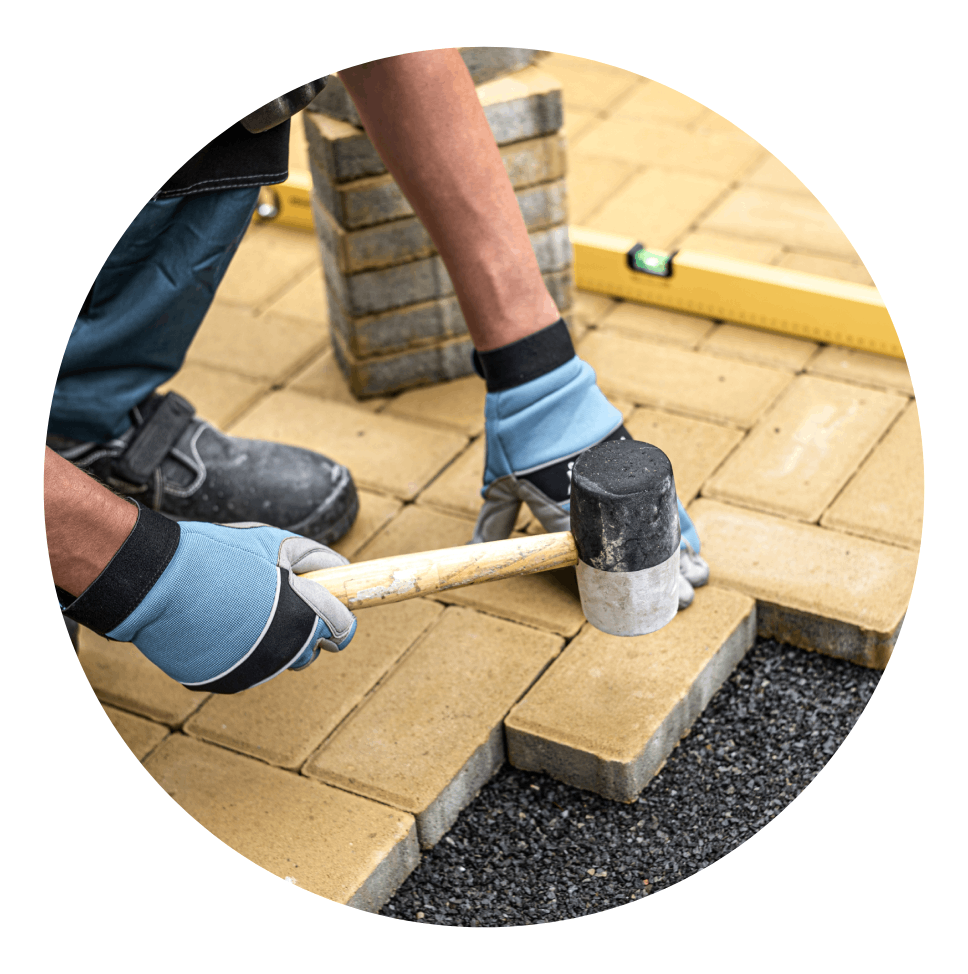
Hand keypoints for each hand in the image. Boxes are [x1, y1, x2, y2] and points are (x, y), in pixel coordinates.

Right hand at [60, 505, 355, 692]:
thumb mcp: (278, 544)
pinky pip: (245, 668)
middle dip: (303, 630)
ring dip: (271, 640)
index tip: (326, 607)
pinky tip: (220, 625)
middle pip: (310, 651)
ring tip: (242, 609)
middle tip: (277, 603)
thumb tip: (340, 570)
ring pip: (277, 661)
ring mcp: (255, 671)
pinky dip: (240, 651)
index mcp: (305, 616)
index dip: (336, 617)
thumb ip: (316, 560)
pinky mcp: (226, 682)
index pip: (343, 631)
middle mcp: (285, 651)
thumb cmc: (221, 557)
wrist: (160, 581)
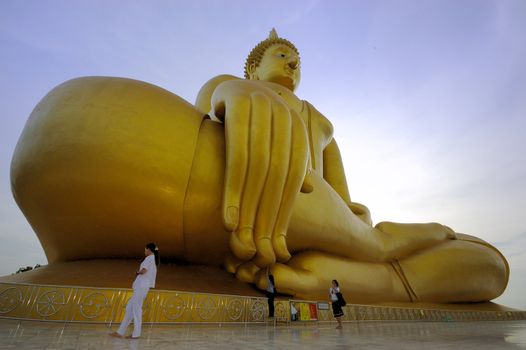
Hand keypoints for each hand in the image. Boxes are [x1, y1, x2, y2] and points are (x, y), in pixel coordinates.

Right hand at [212, 80, 308, 266]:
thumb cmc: (249, 124)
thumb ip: (288, 164)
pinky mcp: (240, 102)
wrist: (227, 88)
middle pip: (279, 177)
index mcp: (297, 128)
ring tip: (240, 240)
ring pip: (259, 170)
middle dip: (268, 217)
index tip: (276, 246)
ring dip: (249, 209)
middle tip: (258, 250)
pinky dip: (234, 189)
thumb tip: (309, 192)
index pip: (293, 179)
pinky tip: (228, 218)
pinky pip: (237, 156)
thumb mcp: (271, 143)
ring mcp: (264, 106)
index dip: (285, 214)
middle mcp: (285, 114)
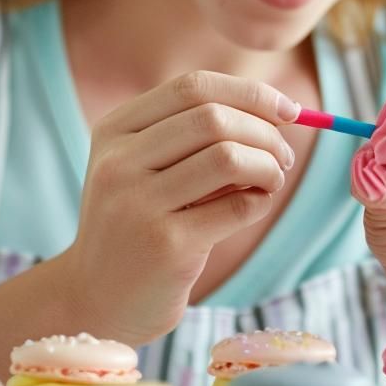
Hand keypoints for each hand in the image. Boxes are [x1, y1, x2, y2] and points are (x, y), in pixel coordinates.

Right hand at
++++++
**TASK BRIEF**
Restate the material word for word from its first line through the line containing "wrist: (160, 581)", both included; the pictures do not belong in it.

**PROBLEM SOLUTION**
Hand keypoints for each hand in the image. Boxes are [x1, y1, x2, y2] and points are (x, y), in pixel coordinates.

Right hand at [60, 505, 355, 692]:
thumb mcp: (278, 544)
pinky pip: (245, 668)
middle dip: (303, 630)
ring dip: (271, 640)
index tip: (326, 607)
pinky tip: (220, 625)
middle pip: (310, 651)
ring tip: (242, 609)
middle tip: (277, 603)
thumb tip: (340, 570)
ring pip: (277, 661)
ring mcp: (255, 671)
pinky dip: (240, 651)
index mcp: (305, 616)
index dip: (336, 617)
thumb ip: (316, 560)
pinky mcp: (226, 682)
index pip: (343, 631)
middle mcp: (285, 651)
thumb cmc: (221, 557)
wrist: (160, 581)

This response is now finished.